### WHAT THIS TASK INVOLVES
Would you output the entries below only from the line containing "Under the School" through the line containing "If you wish", exactly as they stand and with both ends included?

### RECORD SET

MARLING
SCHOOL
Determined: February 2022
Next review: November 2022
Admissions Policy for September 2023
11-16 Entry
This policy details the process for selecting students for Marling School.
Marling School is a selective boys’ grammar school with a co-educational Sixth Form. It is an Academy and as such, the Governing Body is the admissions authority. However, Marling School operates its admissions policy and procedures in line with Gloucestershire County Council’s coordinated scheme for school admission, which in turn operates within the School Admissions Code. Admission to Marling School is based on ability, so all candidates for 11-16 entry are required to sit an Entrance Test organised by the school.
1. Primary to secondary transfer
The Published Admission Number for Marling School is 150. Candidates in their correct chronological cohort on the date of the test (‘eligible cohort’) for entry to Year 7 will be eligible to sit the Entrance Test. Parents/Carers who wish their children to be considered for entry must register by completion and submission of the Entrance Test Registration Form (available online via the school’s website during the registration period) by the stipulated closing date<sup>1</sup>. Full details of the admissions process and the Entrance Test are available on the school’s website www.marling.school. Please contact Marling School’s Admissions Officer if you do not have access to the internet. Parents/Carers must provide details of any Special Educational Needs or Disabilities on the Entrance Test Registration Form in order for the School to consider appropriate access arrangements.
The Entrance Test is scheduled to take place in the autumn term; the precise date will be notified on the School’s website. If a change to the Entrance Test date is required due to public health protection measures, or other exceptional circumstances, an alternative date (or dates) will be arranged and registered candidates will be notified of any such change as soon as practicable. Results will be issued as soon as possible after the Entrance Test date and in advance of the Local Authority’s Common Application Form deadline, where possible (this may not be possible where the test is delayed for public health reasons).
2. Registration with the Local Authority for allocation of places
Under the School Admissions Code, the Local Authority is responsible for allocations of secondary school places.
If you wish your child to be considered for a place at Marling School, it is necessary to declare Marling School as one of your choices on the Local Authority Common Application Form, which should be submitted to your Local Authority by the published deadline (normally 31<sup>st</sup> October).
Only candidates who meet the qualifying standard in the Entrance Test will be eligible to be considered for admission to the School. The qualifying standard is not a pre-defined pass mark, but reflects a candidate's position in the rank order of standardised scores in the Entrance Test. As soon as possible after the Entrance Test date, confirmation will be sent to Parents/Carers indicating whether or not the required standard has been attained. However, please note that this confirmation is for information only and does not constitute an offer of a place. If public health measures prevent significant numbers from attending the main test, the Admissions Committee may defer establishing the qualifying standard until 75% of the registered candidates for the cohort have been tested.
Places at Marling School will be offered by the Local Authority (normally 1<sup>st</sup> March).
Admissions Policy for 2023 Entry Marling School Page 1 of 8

### SOLUTION TO THIS PROBLEM
Under the School Admissions Code, the Local Authority is responsible for allocations of secondary school places.
If you wish your child to be considered for a place at Marling School, it is necessary to declare Marling School as one of your choices on the Local Authority Common Application Form, which should be submitted to your Local Authority by the published deadline (normally 31<sup>st</sup> October).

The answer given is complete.